Report each line in the records below that contains the string "http", copying every such line in full.

● **DATA SECTION**
- - - - - - -

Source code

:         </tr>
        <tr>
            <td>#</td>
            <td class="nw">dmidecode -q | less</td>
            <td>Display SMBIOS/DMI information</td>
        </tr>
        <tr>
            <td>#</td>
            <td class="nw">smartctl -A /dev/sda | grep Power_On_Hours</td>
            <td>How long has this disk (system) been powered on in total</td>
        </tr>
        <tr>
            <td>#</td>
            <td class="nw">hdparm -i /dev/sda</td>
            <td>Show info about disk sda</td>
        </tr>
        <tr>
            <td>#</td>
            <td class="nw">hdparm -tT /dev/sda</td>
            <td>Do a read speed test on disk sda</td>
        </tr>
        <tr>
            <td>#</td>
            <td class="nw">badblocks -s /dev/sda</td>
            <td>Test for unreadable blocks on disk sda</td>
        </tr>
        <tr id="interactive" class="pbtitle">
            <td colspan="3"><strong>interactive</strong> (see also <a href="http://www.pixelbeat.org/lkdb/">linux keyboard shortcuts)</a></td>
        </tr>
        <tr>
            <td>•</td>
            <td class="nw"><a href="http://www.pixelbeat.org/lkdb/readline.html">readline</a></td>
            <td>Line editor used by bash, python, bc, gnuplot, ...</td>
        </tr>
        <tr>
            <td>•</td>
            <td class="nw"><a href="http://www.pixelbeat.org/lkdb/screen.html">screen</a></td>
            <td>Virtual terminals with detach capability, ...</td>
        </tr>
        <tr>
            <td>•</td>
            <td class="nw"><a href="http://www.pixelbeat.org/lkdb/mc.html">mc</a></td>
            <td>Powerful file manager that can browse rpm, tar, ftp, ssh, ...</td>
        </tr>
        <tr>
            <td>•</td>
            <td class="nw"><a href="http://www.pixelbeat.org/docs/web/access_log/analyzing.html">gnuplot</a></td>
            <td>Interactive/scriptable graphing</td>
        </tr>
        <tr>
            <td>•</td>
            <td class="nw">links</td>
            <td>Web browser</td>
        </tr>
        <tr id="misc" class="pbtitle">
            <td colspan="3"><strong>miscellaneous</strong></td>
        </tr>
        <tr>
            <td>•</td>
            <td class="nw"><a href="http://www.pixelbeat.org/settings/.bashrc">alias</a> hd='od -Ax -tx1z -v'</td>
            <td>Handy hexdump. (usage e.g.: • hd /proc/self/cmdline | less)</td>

- - - - - - -

● **OUTPUT**
            <td colspan="3"><strong>interactive</strong> (see also <a href="http://www.pixelbeat.org/lkdb/">linux keyboard shortcuts)</a></td>
            <td class="nw"><a href="http://www.pixelbeat.org/lkdb/readline.html">readline</a></td>
            <td class="nw"><a href="http://www.pixelbeat.org/lkdb/screen.html">screen</a></td>
            <td class="nw"><a href="http://www.pixelbeat.org/lkdb/mc.html">mc</a></td>
            <td class="nw"><a href="http://www.pixelbeat.org/docs/web/access_log/analyzing.html">gnuplot</a></td>
            <td class="nw"><a href="http://www.pixelbeat.org/settings/.bashrc">alias</a> hd='od -Ax -tx1z -v'</td>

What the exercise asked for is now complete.